Provided passage
□ □ □ □ □
Barium Titanate (BaTiO3) Single Crystal Substrates

Description

Barium Titanate (BaTiO₃, BTO) is a ferroelectric perovskite oxide crystal known for its high dielectric constant, spontaneous polarization, and excellent piezoelectric properties. As a substrate, it is widely used for the epitaxial growth of complex oxide films, the fabrication of electronic, photonic, and microwave devices, and as a functional material for tunable capacitors and nonlinear optics.

Key Features:

• Ferroelectric behavior with spontaneous polarization
• Extremely high dielectric constant (up to thousands near Curie temperature)
• Piezoelectric and electro-optic effects
• Cubic structure at high temperature, tetragonal below Curie temperature (~120°C)
• Suitable for integration with other perovskite materials
• Atomically smooth surfaces achievable for epitaxy

Specifications & Properties:

Material	Single Crystal Barium Titanate (BaTiO₃)
Crystal Structure	Tetragonal at room temperature (Cubic at high temp)
Lattice Constant	a = 3.994 Å, c = 4.036 Å (Tetragonal phase)
Orientation	<100>, <110>, <111> (other cuts available)
Size	5×5 mm², 10×10 mm², 20×20 mm², Ø1″, Ø2″, customizable
Thickness	0.5 mm, 1.0 mm, custom thickness available
Surface Finish	Single-side polished (SSP) or Double-side polished (DSP)
Surface Roughness (Ra)	< 0.5nm (AFM measured)
Dielectric Constant (εr)	1200-1600 at room temperature
TTV (Total Thickness Variation)	< 10μm
Phase Transition	Cubic ↔ Tetragonal near 120°C (Curie temperature)
Quality	Low defect density, high purity, low mosaic spread

 

Crystal Orientations & Grades:

• Common Orientations:
  • <100>: Standard orientation for ferroelectric thin film deposition
  • <110>: Provides anisotropic properties beneficial for specific devices
  • <111>: Offers unique symmetry for special epitaxial requirements
• Grades Available:
  • Research Grade: For R&D projects requiring high structural and surface quality
  • Production Grade: Tight tolerance and quality control for volume production
  • Epi-Ready Grade: Chemically cleaned, polished, and ready for thin film growth

Key Advantages:

• High Dielectric Constant – Enabling miniaturized capacitors and tunable devices
• Ferroelectric and Piezoelectric Properties – Essential for sensors, actuators, and memory devices
• Good Lattice Matching – Compatible with perovskite oxide epitaxial layers (PZT, BST, etc.)
• Phase Transition Behavior – Useful for tunable optical and microwave applications
• Optical Transparency – Suitable for electro-optic devices in the visible and NIR ranges
• High Surface Quality – Atomically smooth surface promotes defect-free epitaxial growth

Applications:

• Ferroelectric Thin Films: Fabrication of BaTiO₃-based capacitors, ferroelectric random-access memory (FeRAM)
□ □ □ □ □
Exercises to complete
a: According to the barium titanate substrate page, what crystal structure does the material have at room temperature?
b: Write out the portion of the barium titanate substrate page from "Barium Titanate (BaTiO₃, BTO)" to "near Curie temperature)", changing nothing.
The saved entries are not needed for this work.

Saved entries
□ □ □ □ □
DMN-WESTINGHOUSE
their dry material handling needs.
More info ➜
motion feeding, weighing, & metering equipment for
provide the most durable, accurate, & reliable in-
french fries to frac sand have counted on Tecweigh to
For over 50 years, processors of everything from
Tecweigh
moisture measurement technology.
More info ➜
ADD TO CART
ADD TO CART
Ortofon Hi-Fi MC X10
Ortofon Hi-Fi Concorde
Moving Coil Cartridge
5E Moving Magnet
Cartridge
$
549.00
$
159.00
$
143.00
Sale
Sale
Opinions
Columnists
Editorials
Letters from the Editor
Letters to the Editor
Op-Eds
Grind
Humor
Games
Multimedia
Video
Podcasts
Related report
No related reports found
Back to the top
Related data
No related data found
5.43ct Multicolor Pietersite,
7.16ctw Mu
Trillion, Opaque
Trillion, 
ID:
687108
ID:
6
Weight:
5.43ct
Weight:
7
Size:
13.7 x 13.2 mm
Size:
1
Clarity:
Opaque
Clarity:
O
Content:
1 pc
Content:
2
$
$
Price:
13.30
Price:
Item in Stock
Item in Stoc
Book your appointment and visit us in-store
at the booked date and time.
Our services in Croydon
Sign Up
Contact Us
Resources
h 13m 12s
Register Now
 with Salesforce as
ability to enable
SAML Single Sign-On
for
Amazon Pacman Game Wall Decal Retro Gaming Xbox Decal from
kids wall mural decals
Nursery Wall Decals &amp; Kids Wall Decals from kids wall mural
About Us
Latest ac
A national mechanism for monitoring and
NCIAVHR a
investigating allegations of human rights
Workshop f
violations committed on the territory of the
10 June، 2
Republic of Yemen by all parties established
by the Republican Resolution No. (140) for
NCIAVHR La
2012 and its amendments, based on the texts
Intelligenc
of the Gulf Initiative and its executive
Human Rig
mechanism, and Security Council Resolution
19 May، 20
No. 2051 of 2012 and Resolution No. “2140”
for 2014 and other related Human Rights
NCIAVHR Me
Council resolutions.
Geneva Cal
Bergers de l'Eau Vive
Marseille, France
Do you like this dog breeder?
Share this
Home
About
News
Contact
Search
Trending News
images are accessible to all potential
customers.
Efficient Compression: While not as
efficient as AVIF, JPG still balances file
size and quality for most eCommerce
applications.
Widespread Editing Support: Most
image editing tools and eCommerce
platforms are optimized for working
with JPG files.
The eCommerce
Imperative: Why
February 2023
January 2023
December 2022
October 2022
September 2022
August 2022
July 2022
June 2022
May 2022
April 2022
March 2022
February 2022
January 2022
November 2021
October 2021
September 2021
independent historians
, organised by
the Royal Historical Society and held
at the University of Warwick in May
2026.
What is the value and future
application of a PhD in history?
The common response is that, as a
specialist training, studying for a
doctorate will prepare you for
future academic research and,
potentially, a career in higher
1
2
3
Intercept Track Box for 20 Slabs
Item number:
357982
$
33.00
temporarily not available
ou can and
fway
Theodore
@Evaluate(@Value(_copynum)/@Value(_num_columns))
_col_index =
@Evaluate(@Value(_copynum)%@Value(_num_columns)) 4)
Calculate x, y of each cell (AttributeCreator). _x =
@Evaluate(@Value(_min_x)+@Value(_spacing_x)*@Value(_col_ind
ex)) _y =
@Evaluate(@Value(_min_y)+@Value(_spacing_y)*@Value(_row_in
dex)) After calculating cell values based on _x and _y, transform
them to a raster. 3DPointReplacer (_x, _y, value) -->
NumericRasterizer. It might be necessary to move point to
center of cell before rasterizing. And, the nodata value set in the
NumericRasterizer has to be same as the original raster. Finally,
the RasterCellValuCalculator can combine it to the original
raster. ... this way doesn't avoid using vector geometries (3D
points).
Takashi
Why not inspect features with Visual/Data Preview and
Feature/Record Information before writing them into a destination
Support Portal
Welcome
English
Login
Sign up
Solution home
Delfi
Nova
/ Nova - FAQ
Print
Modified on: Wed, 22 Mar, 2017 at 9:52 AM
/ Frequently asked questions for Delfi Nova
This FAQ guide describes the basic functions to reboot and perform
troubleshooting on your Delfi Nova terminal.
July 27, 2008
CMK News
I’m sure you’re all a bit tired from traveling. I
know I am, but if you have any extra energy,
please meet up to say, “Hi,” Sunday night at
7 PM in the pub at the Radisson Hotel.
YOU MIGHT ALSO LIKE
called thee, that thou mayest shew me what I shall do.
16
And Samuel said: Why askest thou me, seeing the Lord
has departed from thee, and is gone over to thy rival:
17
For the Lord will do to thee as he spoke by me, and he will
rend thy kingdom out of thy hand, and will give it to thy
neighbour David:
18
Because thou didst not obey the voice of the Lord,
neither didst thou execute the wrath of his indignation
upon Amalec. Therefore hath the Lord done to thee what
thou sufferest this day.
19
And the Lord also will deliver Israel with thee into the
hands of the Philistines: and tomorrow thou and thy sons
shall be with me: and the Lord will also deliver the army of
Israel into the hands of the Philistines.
□ □ □ □ □
Outputs in order
a: Tetragonal.

b:
Barium Titanate (BaTiO₃, BTO) is a ferroelectric perovskite oxide crystal known for its high dielectric constant, spontaneous polarization, and excellent piezoelectric properties. As a substrate, it is widely used for the epitaxial growth of complex oxide films, the fabrication of electronic, photonic, and microwave devices, and as a functional material for tunable capacitors and nonlinear optics.

Key Features:

• Ferroelectric behavior with spontaneous polarization
• Extremely high dielectric constant (up to thousands near Curie temperature)